Roanoke students are keeping field notebooks and identifying trees, forest wildflowers, birds and other wildlife in the region through this course led by Dr. Rachel Collins. The class also is spending six days camping in the Great Smokey Mountain National Park in Tennessee.

Health and Happiness

The class, led by Dr. Michael Maina, examines happiness and its impact on wellness. Students are spending this week in Cape Hatteras, North Carolina, for ocean-based activities and exploring the nature of happiness and its influence on health.

Politics in Art

Politics and art are intertwined, and students are exploring both through discussion of films, books and a trip to Washington D.C., where they will visit well known sites and museums and learn about the architecture of major buildings, monuments, and the design of the city itself. The course is led by Dr. Marit Berntson.

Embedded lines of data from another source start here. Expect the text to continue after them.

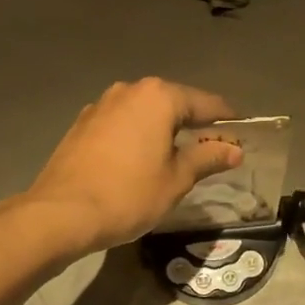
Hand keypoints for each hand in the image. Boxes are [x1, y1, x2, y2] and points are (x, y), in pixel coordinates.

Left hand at [21, 77, 240, 254]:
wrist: (61, 214)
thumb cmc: (129, 194)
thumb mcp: (177, 179)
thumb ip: (207, 158)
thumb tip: (234, 149)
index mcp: (159, 97)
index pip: (205, 103)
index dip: (227, 119)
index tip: (243, 133)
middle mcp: (130, 91)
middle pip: (174, 103)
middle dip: (195, 123)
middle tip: (213, 147)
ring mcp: (101, 105)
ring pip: (145, 112)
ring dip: (164, 129)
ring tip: (178, 154)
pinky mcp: (82, 124)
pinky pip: (122, 124)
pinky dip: (138, 135)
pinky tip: (141, 159)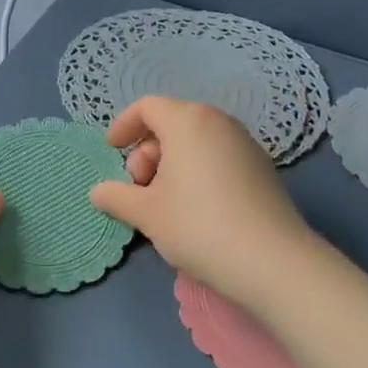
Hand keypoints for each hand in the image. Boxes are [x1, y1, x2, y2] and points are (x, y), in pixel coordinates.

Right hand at [86, 97, 319, 314]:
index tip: (111, 150)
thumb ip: (117, 197)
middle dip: (147, 151)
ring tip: (164, 202)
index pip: (147, 107)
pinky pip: (218, 155)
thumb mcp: (147, 214)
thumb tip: (97, 192)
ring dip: (172, 163)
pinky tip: (196, 208)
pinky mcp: (262, 166)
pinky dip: (198, 170)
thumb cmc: (198, 226)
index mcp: (187, 120)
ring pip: (196, 140)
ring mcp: (245, 142)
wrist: (271, 261)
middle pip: (172, 122)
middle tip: (138, 188)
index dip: (124, 125)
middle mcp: (218, 121)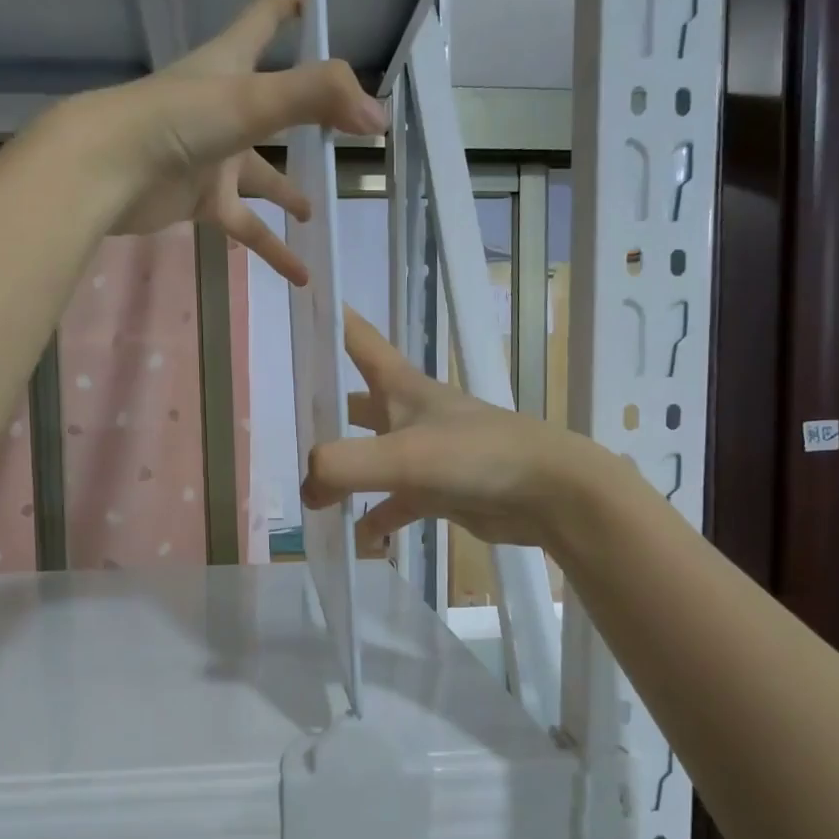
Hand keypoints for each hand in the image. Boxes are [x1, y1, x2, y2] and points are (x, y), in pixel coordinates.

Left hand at [53, 0, 387, 282]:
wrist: (109, 171)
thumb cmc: (177, 120)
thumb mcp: (253, 100)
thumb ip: (318, 100)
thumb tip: (378, 117)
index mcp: (231, 65)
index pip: (265, 19)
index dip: (290, 4)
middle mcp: (224, 107)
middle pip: (275, 106)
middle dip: (308, 117)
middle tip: (346, 134)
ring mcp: (212, 156)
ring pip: (262, 176)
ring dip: (288, 193)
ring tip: (316, 215)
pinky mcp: (201, 199)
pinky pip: (247, 225)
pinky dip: (272, 249)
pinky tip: (301, 274)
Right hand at [302, 310, 600, 553]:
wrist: (548, 493)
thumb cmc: (475, 456)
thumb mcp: (401, 455)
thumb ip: (342, 466)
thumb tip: (307, 489)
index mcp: (402, 388)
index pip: (360, 339)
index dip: (333, 319)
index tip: (304, 296)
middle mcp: (412, 414)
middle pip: (360, 402)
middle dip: (327, 409)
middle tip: (290, 419)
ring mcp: (426, 454)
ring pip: (373, 457)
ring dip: (346, 474)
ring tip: (311, 495)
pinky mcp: (440, 491)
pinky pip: (396, 504)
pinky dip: (377, 520)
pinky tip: (360, 541)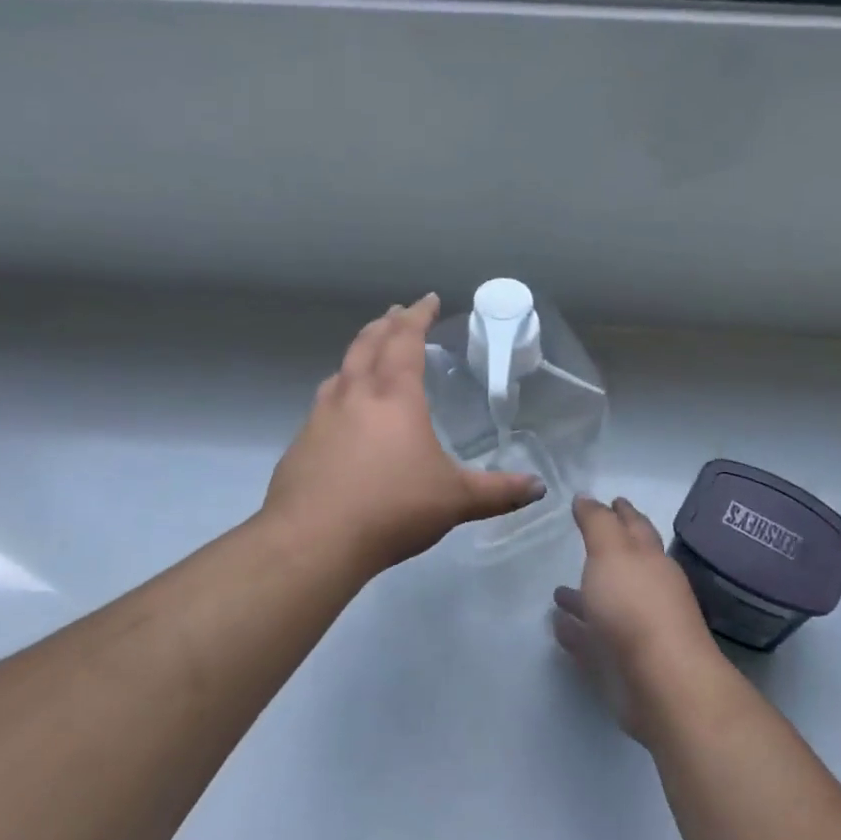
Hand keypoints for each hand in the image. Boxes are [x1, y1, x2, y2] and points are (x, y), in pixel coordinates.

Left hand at [262, 294, 543, 578]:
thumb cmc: (392, 508)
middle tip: (397, 313)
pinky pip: (325, 401)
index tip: (427, 300)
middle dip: (386, 324)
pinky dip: (340, 390)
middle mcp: (354, 394)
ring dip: (358, 353)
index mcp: (394, 395)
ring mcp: (321, 416)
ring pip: (341, 369)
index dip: (418, 316)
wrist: (313, 540)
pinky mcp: (302, 442)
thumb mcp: (454, 500)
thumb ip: (498, 492)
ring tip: (369, 355)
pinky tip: (344, 413)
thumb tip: (539, 488)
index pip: (405, 340)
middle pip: (368, 343)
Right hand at [552, 496, 726, 741]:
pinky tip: (558, 626)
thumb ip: (598, 523)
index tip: (614, 499)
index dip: (623, 512)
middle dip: (606, 553)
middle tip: (584, 540)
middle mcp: (647, 592)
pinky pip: (593, 642)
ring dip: (584, 597)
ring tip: (557, 591)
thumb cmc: (636, 607)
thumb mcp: (612, 552)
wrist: (662, 685)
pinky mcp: (621, 667)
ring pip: (606, 607)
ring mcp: (636, 631)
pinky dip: (577, 632)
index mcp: (650, 560)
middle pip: (624, 566)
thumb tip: (588, 497)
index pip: (636, 527)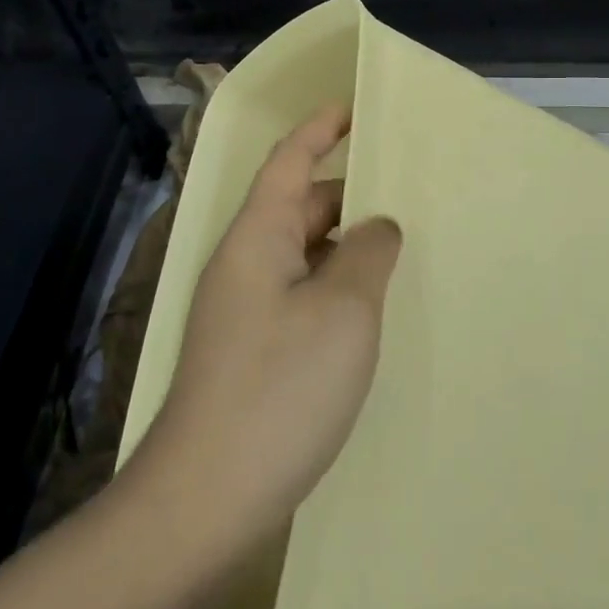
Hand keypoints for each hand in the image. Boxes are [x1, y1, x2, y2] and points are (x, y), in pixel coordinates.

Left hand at [141, 104, 401, 561]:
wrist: (204, 500)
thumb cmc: (279, 388)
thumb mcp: (343, 310)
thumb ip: (368, 253)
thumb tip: (377, 226)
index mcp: (257, 236)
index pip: (289, 160)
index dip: (320, 129)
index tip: (354, 108)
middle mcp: (244, 262)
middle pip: (297, 205)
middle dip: (347, 191)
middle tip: (404, 190)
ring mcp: (243, 309)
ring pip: (300, 252)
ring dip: (344, 243)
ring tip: (398, 245)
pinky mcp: (250, 349)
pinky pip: (299, 291)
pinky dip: (334, 283)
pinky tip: (367, 307)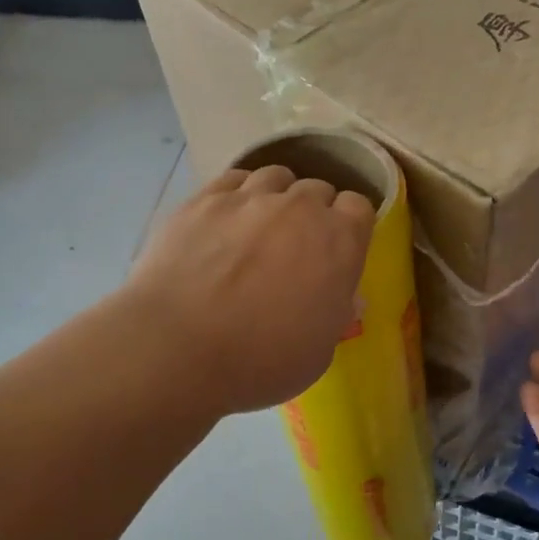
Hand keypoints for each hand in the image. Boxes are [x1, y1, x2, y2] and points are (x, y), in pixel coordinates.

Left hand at [125, 164, 375, 415]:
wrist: (179, 349)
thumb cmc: (261, 362)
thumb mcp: (318, 353)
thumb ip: (335, 315)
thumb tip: (343, 297)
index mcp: (339, 242)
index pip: (359, 208)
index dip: (349, 227)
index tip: (337, 251)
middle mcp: (299, 208)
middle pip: (317, 190)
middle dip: (313, 213)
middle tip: (296, 248)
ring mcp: (248, 198)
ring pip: (275, 176)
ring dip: (277, 197)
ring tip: (260, 226)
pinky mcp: (203, 200)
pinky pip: (232, 179)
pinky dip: (238, 194)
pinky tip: (227, 219)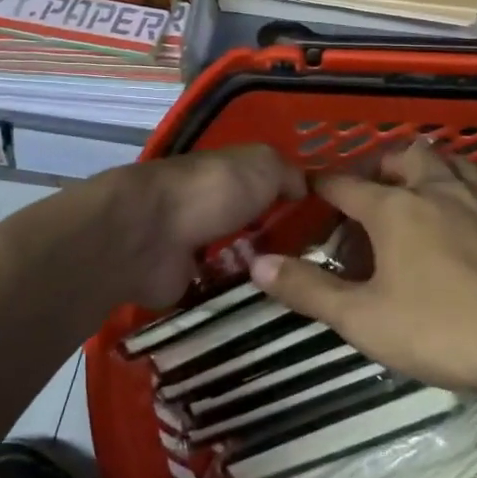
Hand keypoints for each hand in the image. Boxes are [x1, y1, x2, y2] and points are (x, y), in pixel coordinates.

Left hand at [109, 145, 306, 308]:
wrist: (150, 235)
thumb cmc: (211, 191)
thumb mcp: (262, 165)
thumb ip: (287, 173)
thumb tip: (303, 188)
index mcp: (226, 175)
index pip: (264, 186)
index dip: (292, 202)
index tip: (325, 225)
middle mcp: (208, 207)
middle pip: (250, 225)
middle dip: (278, 243)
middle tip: (320, 269)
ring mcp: (192, 246)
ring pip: (235, 260)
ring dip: (259, 273)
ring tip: (300, 295)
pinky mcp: (179, 282)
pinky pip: (216, 292)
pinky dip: (235, 300)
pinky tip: (268, 312)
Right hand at [250, 141, 476, 391]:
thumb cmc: (444, 328)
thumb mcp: (365, 319)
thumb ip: (309, 290)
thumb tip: (258, 264)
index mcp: (395, 208)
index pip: (346, 184)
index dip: (323, 186)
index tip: (310, 191)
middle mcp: (437, 190)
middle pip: (404, 156)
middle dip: (380, 166)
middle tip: (369, 191)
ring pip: (449, 162)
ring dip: (425, 168)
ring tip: (415, 191)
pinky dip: (459, 191)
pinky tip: (462, 222)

American Political Parties

U.S. politics comes to life for students taking this course. The class, led by Dr. Bryan Parsons, is divided into three parties - Republican, Democrat, and a yet-to-be-named third party. Students are taking day trips to Washington, D.C., and Richmond, Virginia, to meet with party leaders and debate the State of the Parties in politics today.

Adventure into Nature

This course, taught by Dr. Steve Powers, offers extensive insight into the geology, plants and animals of the southern Appalachians and their interactions with each other and human inhabitants. Several backpacking trips in Virginia and West Virginia are part of the class.